**Available data**
+ + + + +
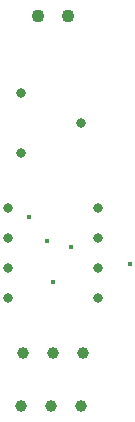
<source format=gbr>
%TF.GenerationSoftware,KiCad,Pcbnew,8.0.0*%
%TF.CreationDate,2025-07-08T12:20:51+05:30*%
%TF.ProjectId,Sensortech_flex,53656e73-6f72-4746-9563-685f666c6578,rev?*%
%TF.SameCoordinates,Original*%
%TF.FileFunction,Plated,1,2,PTH,Drill*%
%TF.FilePolarity,Positive*%
%FSLAX46Y46*%
G04 Gerber Fmt 4.6, Leading zero omitted, Abs format (unit mm)*
G04 Created by KiCad (PCBNEW 8.0.0) date 2025-07-08 12:20:51*
%MOMM*%
%LPD*%
G01*
G04 APERTURE LIST*
%TA.AperFunction,ViaDrill*%
%ADD10C,0.400000*%
%TD*%
%TA.AperFunction,ComponentDrill*%
%ADD11C,0.800000*%
%TD*%
%TA.AperFunction,ComponentDrill*%
%ADD12C,1.000000*%
%TD*%
%TA.AperFunction,ComponentDrill*%
%ADD13C,1.100000*%
%TD*%
G04 APERTURE END LIST*
D10*
X87500000Y-62000000D03*
X89000000Y-64000000D03*
X89500000Y-67500000D03*
X91000000Y-64500000D03*
X96000000Y-66000000D03*
D11*
%TO.C,U1*%
X85700000Y-61200000D03*
X85700000Y-63740000D03*
X85700000Y-66280000D03*
X85700000Y-68820000D03*
%TO.C,RV1*%
X86845000Y-51460000D03*
X86845000Y-56540000D03*
X91925000Y-54000000D03*
%TO.C,U1*%
X93320000Y-61200000D03*
X93320000Y-63740000D03*
X93320000Y-66280000D03*
X93320000Y-68820000D03*
D12*
%TO.C,J2*%
X86825000Y-78000000D03*
%TO.C,J3*%
X86960000Y-73500000D03*
%TO.C,J2*%
X89365000Y-78000000D03*
%TO.C,J3*%
X89500000Y-73500000D03*
%TO.C,J2*%
X91905000Y-78000000D03*
%TO.C,J3*%
X92040000Y-73500000D03*
D13*
%TO.C,J1*%
X88230000Y-45000000D03*
X90770000Y-45000000D03*
M02*

</source>
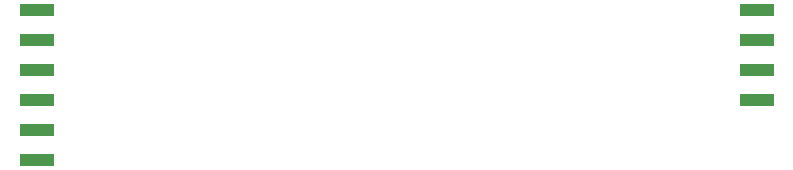
<source format=gbp>
G04 MADE WITH FRITZING*
G04 WWW.FRITZING.ORG*
G04 DOUBLE SIDED*
G04 HOLES PLATED*
G04 CONTOUR ON CENTER OF CONTOUR VECTOR*
%ASAXBY*%
%FSLAX23Y23*%
%MOIN*%
%OFA0B0*%
%SFA1.0B1.0*%
%ADD10R,0.118110X0.039370*%
%ADD11R,0.001000X0.001000*%
%LNPASTEMASK0*%
G90*
G70*
G54D10*
X139Y569D03*
X139Y669D03*
X139Y769D03*
X139Y469D03*
X139Y369D03*
X139Y269D03*
X2539Y469D03*
X2539Y569D03*
X2539Y669D03*
X2539Y769D03*
G54D11*
D02*
G04 End of PasteMask0*
M02*
</source>
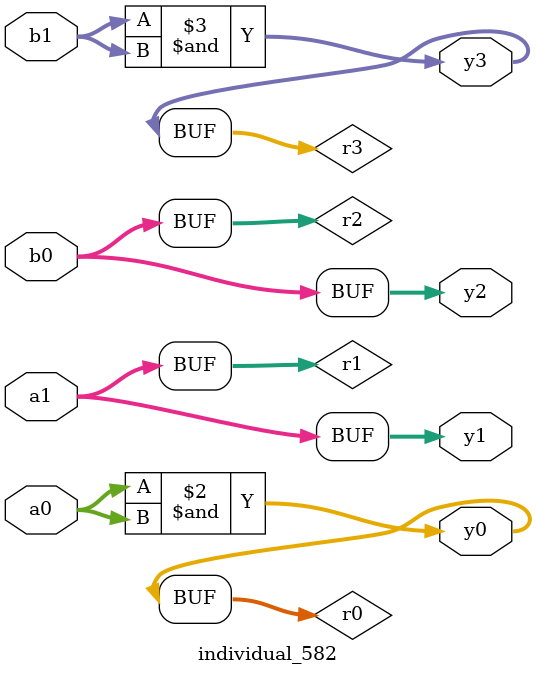
<source format=sv>
module individual_582(input logic [15:0] a1, input logic [15:0] a0, input logic [15:0] b1, input logic [15:0] b0, output logic [15:0] y3, output logic [15:0] y2, output logic [15:0] y1, output logic [15:0] y0);
logic [15:0] r0, r1, r2, r3; 
 always@(*) begin 
	 r0 = a0; r1 = a1; r2 = b0; r3 = b1; 
 	 r0  &=  a0 ;
 	 r3  &=  b1 ;
 	 y3 = r3; y2 = r2; y1 = r1; y0 = r0; 
end
endmodule
</source>
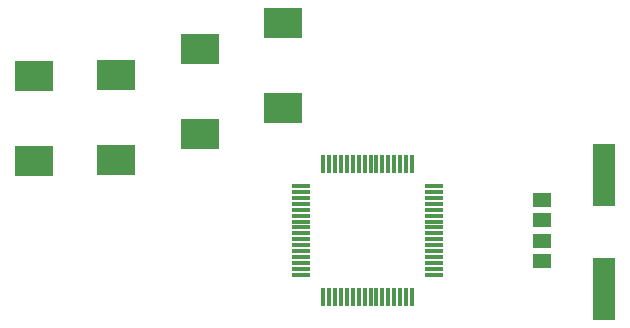
<source format=gtp>
G75*
G70*
%OFA0B0*%
%FSLAX24Y24*%
%IPPOS*%
%LPD*%
%AMOC8*
5,1,8,0,0,1.08239X$1,22.5*
%
%ADD10R,0.0630X0.0118*%
%ADD11R,0.0118X0.0630*%
%ADD12R,0.0760X0.2100*%
%ADD13R,0.0591X0.0512*%
%ADD14R,0.1260X0.1024*%
D10*
X011806Y004767D03*
X011806Y004963D03*
X011806Y005160D03*
X011806Y005357D03*
X011806Y005554D03*
X011806Y005751D03*
X011806Y005948D03*
X011806Y006145D03*
X011806Y006341D03*
X011806Y006538D03*
X011806Y006735D03*
X011806Y006932D03*
X011806Y007129D03*
X011806Y007326D03*
X011806Y007523D03*
X011806Y007719D03*
X016215Y007719D03*
X016215Y007523D03*
X016215Y007326D03*
X016215Y007129D03*
X016215Y006932D03*
X016215Y006735D03*
X016215Y006538D03*
X016215Y006341D03*
X016215Y006145D03*
X016215Y005948D03*
X016215Y005751D03*
X016215Y005554D03*
X016215Y005357D03*
X016215Y005160D03*
X016215Y004963D03*
X016215Y004767D03*
D11*
X015487Y004038D03*
X015290Y004038D03*
X015093Y004038D03*
X014897Y004038D03*
X014700Y004038D03*
X014503Y004038D03*
X014306Y004038D03*
X014109Y004038D03*
X013912Y004038D03*
X013715Y004038D03*
X013519Y004038D03*
X013322Y004038D03*
X013125Y004038D03*
X012928Y004038D03*
X012731Y004038D03*
X012534Y004038D03*
X012534Y008448D03*
X012731Y008448D03*
X012928Y008448D03*
X013125Y008448D03*
X013322Y008448D03*
X013519Y008448D03*
X013715Y008448D03*
X013912Y008448D03*
X014109Y008448D03*
X014306Y008448D03*
X014503Y008448D03*
X014700Y008448D03*
X014897Y008448D03*
X015093Y008448D03*
X015290Y008448D03*
X015487Y008448D03*
D12*
X021889Y008100D03*
X021889Y004300D03*
D13*
X019810Y005227D03*
X019810Y005897D03*
X019810Y006578D03*
X019810Y007247D03*
D14*
X011196Y010310D03*
X008420Y009467D03*
X005641Y008582D03*
X002889Y008558D03*
X002889Y011393D03*
X005641Y011416D03*
X008420Y012302D03*
X011196Y013145D03*
M02*

</source>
+ + + + +
**Problem to solve**
The whole listing above must be duplicated word for word, apart from its pictures.

**Completed exercise**
<source format=gbr>
%TF.GenerationSoftware,KiCad,Pcbnew,8.0.0*%
%TF.CreationDate,2025-07-08T12:20:51+05:30*%
%TF.ProjectId,Sensortech_flex,53656e73-6f72-4746-9563-685f666c6578,rev?*%
%TF.SameCoordinates,Original*%
%TF.FileFunction,Plated,1,2,PTH,Drill*%
%TF.FilePolarity,Positive*%
%FSLAX46Y46*%
G04 Gerber Fmt 4.6, Leading zero omitted, Abs format (unit mm)*
G04 Created by KiCad (PCBNEW 8.0.0) date 2025-07-08 12:20:51*
%MOMM*%
%LPD*%
G01*
G04 APERTURE LIST*
%TA.AperFunction,ViaDrill*%
%ADD10C,0.400000*%
%TD*%
%TA.AperFunction,ComponentDrill*%
%ADD11C,0.800000*%
%TD*%
%TA.AperFunction,ComponentDrill*%
%ADD12C,1.000000*%
%TD*%
%TA.AperFunction,ComponentDrill*%
%ADD13C,1.100000*%
%TD*%
G04 APERTURE END LIST*
D10*
X87500000Y-62000000D03*
X89000000Y-64000000D03*
X89500000Y-67500000D03*
X91000000Y-64500000D03*
X96000000Y-66000000D03*
D11*
%TO.C,U1*%
X85700000Y-61200000D03*
X85700000Y-63740000D03*
X85700000Y-66280000D03*
X85700000Y-68820000D03*
%TO.C,RV1*%
X86845000Y-51460000D03*
X86845000Y-56540000D03*
X91925000Y-54000000D03*
%TO.C,U1*%
X93320000Y-61200000D03*
X93320000Y-63740000D03*
X93320000Y-66280000D03*
X93320000Y-68820000D03*
D12*
%TO.C,J2*%
X86825000Y-78000000D03*
%TO.C,J3*%
X86960000Y-73500000D03*
%TO.C,J2*%
X89365000Y-78000000D03*
%TO.C,J3*%
X89500000Y-73500000D03*
%TO.C,J2*%
X91905000Y-78000000D03*
%TO.C,J3*%
X92040000Y-73500000D03*
D13*
%TO.C,J1*%
X88230000Y-45000000D03*
X90770000Y-45000000D03*
M02*

</source>
<source format=gbp>
G04 MADE WITH FRITZING*
G04 WWW.FRITZING.ORG*
G04 DOUBLE SIDED*
G04 HOLES PLATED*
G04 CONTOUR ON CENTER OF CONTOUR VECTOR*
%ASAXBY*%
%FSLAX23Y23*%
%MOIN*%
%OFA0B0*%
%SFA1.0B1.0*%
%ADD10R,0.118110X0.039370*%
%ADD11R,0.001000X0.001000*%
%LNPASTEMASK0*%
G90*
G70*
G54D10*
X139Y569D03*
X139Y669D03*
X139Y769D03*
X139Y469D03*
X139Y369D03*
X139Y269D03*
X2539Y469D03*
X2539Y569D03*
X2539Y669D03*
X2539Y769D03*
G54D11*
D02*
G04 End of PasteMask0*
M02*
</source>
<source format=sv>
module individual_582(input logic [15:0] a1, input logic [15:0] a0, input logic [15:0] b1, input logic [15:0] b0, output logic [15:0] y3, output logic [15:0] y2, output logic [15:0] y1, output logic [15:0] y0);
logic [15:0] r0, r1, r2, r3; 
 always@(*) begin 
	 r0 = a0; r1 = a1; r2 = b0; r3 = b1; 
 	 r0  &=  a0 ;
 	 r3  &=  b1 ;
 	 y3 = r3; y2 = r2; y1 = r1; y0 = r0; 
end
endmodule
</source>
<source format=gtp>
G75*
G70*
%OFA0B0*%
%FSLAX24Y24*%
%IPPOS*%
%LPD*%
%AMOC8*
5,1,8,0,0,1.08239X$1,22.5*
%
%ADD10R,0.0630X0.0118*%
%ADD11R,0.0118X0.0630*%
%ADD12R,0.0760X0.2100*%
%ADD13R,0.0591X0.0512*%
%ADD14R,0.1260X0.1024*%
D10*
X011806Y004767D03*
X011806Y004963D03*
X011806Y005160D03*
X011806Y005357D03*
X011806Y005554D03*
X011806Y005751D03*
X011806Y005948D03*
X011806Y006145D03*
X011806Y006341D03*
X011806Y006538D03*
X011806Y006735D03*
X011806Y006932D03*
X011806Y007129D03*
X011806Y007326D03*
X011806Y007523D03*
X011806Y007719D03*
X016215Y007719D03*
X016215Y007523D03*
X016215Y007326D03*
X016215Y007129D03*
X016215Y006932D03*
X016215Y006735D03*
X016215Y006538D03*
X016215Y006341D03*
X016215Y006145D03*
X016215Y005948D03*
X016215Y005751D03*
X016215Y005554D03*
X016215Y005357D03*
X016215Y005160D03*
X016215Y004963D03*
X016215Y004767D03*
D11*
X015487Y004038D03*
X015290Y004038D03*
X015093Y004038D03*
X014897Y004038D03*
X014700Y004038D03*
X014503Y004038D03*
X014306Y004038D03*
X014109Y004038D03*
X013912Y004038D03*
X013715Y004038D03*
X013519Y004038D03*
X013322Y004038D03*
X013125Y004038D03*
X012928Y004038D03*
X012731Y004038D03*
X012534Y004038D03*
X012534Y008448D03*
X012731Y008448D03*
X012928Y008448D03*
X013125Y008448D03*
X013322Y008448D03*
X013519Y008448D03*
X013715Y008448D03*
X013912Y008448D03*
X014109Y008448D03*
X014306Y008448D03*
X014503Y008448D03*
X014700Y008448D03*
X014897Y008448D03*
X015093Y008448D03*
X015290Y008448D03*
X015487Y008448D03*
D12*
X021889Y008100D03*
X021889Y004300D03*
D13*
X019810Y005227D03*
X019810Y005897D03*
X019810Y006578D03*
X019810Y007247D03*
D14*
X011196Y010310D03*
X008420Y009467D03*
X005641Y008582D03*
X002889Y008558D03*
X002889Y011393D03*
X005641Y011416D03*
X008420Y012302D03*
X011196Y013145D03*
M02*

</source>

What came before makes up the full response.